> [Text excerpt]:

136 thoughts on “Braves 2, Reds 1”

  1. If Venters had been available, I wonder if Fredi would have gone with him in the 9th, what with Votto and Bruce due up?

  2. A few thoughts….

    1) I feel horrible about trading a relief pitcher and a mediocre light-hitting shortstop to the Rangers for a guy that put up MVP-caliber numbers for us for a year. I can’t imagine how crappy Detroit Tigers’ fans feel about trading us a starting pitcher who has provided a sub-3 ERA season and is now providing a sub-2 era season for us for a couple of years from Edgar Renteria.

    2) If JJ continues this sub-2 era season, I’d be really happy if Frank Wren trades him to a desperate GM for some offense. If he continues this, we won’t be able to afford him in arbitration, and he will most certainly not sign with us during his or for his free agency years. He should be the prize at the trading deadline, and I’m sure some GM will be willing to trade a top prospect for him.

    3) The new SweetSpot blows. David Schoenfield is not a good author, nor does he seem like a very bright guy.

    4) MLB’s blackout rules are asinine. I purchased MLB.tv, and was unable to watch neither yesterday’s nor today’s game.

    5) Doesn’t our season always start after we beat the Reds?

  3. Lets hope that when Heyward comes back he and Uggla can both get going and make this team actually kind of scary with the way the pitching staff is performing right now

  4. With regard to #4, I imagine there’s a sign taking up an entire wall of the Tigers’ GM’s office reading, “NEVER TRADE A PITCHING PROSPECT TO ATLANTA.”

  5. This feels like a 1991-94 team. The team depends on pitching and the HR ball.

    Fun games the last two nights.

  6. trade jurjjins? nope. sorry sir but that is dumb.

    yes schafer looked good on defense. no pop though.

    i am a big martin prado fan as of tonight. as much for his post game interview as his play tonight. first class.

    i have a lot more respect for what sea bass gives this team. the guy can field.

  7. Jurrjens is a likely candidate to be dealt during the offseason, but probably not during this season. Teheran isn’t ready, Beachy is banged up, Lowe might suck again, and Minor has not proven anything yet. Jurrjens is the anchor right now. The Braves need him to contend, with or without a good offense.

  8. Trading Jurrjens isn’t a crazy idea, but it isn’t going to happen during the season, especially when this might be his career year.

    Selling high after the season seems reasonable, though, if we can get a really nice offensive return.

  9. Well, when it comes to actual probability of being traded, I completely agree with you that he’s not going to get dealt. But, if the front office does receive a competitive enough offer, I would hope that they would deal him.

> [Parts of the exercise]:
[a] Answer these questions about the comment thread on the Braves 2, Reds 1 game:
(i) What service did one commenter purchase and still could not watch the games with?
(ii) Which span of years does one commenter say the current team feels like?
(iii) Which pitcher is called "the anchor right now"?
[b] Extend the comment thread on the Braves 2, Reds 1 game with a few more comments that pick up after the last one shown.

> [Data shown]:
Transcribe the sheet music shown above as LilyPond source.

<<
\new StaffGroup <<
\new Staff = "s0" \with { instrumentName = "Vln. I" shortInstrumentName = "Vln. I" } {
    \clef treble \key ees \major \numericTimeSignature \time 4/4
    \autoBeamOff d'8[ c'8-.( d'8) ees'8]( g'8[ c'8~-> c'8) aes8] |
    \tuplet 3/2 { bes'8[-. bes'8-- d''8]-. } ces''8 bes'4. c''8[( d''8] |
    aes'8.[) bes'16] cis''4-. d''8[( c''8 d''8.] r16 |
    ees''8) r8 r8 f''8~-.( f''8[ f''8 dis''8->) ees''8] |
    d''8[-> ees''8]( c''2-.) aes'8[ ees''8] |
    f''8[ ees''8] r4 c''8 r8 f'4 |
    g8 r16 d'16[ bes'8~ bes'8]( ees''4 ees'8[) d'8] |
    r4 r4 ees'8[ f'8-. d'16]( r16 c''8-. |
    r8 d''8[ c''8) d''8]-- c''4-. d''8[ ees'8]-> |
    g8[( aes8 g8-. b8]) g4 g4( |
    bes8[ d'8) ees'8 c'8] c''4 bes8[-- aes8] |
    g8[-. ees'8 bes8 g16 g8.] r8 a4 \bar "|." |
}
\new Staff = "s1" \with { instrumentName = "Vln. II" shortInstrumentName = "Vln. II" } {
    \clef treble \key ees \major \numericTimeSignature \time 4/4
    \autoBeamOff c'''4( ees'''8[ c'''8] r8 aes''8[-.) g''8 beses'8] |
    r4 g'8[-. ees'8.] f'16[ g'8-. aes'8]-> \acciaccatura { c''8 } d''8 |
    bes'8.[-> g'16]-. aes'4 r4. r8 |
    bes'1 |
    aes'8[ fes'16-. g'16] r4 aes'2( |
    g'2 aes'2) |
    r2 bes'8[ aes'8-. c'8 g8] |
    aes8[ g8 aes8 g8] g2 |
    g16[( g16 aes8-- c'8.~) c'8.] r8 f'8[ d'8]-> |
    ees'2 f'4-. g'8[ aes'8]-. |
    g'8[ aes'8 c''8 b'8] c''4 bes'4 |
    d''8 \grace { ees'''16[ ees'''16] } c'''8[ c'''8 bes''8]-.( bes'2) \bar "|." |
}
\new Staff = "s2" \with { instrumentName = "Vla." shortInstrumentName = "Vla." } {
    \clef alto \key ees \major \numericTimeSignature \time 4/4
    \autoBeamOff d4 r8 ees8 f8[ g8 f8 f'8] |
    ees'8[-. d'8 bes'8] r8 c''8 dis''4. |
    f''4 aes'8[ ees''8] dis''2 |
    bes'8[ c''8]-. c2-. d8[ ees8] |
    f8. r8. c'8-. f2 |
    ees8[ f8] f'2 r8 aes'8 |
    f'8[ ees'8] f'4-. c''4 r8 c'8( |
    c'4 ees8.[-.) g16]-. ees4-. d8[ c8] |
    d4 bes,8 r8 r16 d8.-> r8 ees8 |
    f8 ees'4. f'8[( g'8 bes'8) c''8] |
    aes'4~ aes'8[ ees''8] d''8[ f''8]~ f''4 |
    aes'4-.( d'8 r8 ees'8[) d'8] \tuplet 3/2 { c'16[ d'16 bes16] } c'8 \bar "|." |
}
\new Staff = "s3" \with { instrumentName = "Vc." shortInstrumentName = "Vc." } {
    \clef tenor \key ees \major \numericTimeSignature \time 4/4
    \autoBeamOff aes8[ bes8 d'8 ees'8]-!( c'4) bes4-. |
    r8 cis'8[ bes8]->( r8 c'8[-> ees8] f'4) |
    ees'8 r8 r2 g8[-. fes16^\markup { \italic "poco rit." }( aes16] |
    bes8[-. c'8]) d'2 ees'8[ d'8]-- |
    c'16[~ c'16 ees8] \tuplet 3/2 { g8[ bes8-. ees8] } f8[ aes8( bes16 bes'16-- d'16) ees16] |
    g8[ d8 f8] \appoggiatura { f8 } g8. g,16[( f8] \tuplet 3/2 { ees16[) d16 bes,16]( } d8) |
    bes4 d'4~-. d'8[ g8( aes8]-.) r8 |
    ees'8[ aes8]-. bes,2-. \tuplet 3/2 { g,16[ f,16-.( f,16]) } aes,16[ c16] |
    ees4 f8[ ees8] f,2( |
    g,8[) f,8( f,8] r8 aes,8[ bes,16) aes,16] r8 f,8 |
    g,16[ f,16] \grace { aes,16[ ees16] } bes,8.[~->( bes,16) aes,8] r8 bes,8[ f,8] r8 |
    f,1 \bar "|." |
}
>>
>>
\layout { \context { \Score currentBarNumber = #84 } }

> [Answer set]:
[a]
(i) MLB.tv
(ii) 1991-94
(iii) Jurrjens

[b]
    Also, the NL East is now the only division with more than one 30 win team, as they have three in Philadelphia, Florida, and Atlanta. Once the Mets have competent owners, and Washington’s young talent steps up, it’s going to be nearly impossible to escape with more than a wild card.

  10. Braves14,

    I think that J.J. is due for a pretty mean regression. The longer the season goes on, the worse he’s going to get (in my opinion). Additionally, it always seems like teams pay a lot more at the heat of the trade deadline than at the end of the season, when the pressure has cooled off and optimism abounds.

  11. The first paragraph of Peanut’s recap is insane:

    It has not been a coincidence that the Braves’ offense has been subdued while Martin Prado has found minimal offensive success the past couple weeks. But now that their valuable catalyst has provided his latest spark, this potentially strong lineup might once again start showing consistent life.

    He makes it sound like we scored 10 runs tonight, when in fact without Prado we get shut out.

  12. 14 — It’s possible, but people have said that about Jurrjens for 4 years now.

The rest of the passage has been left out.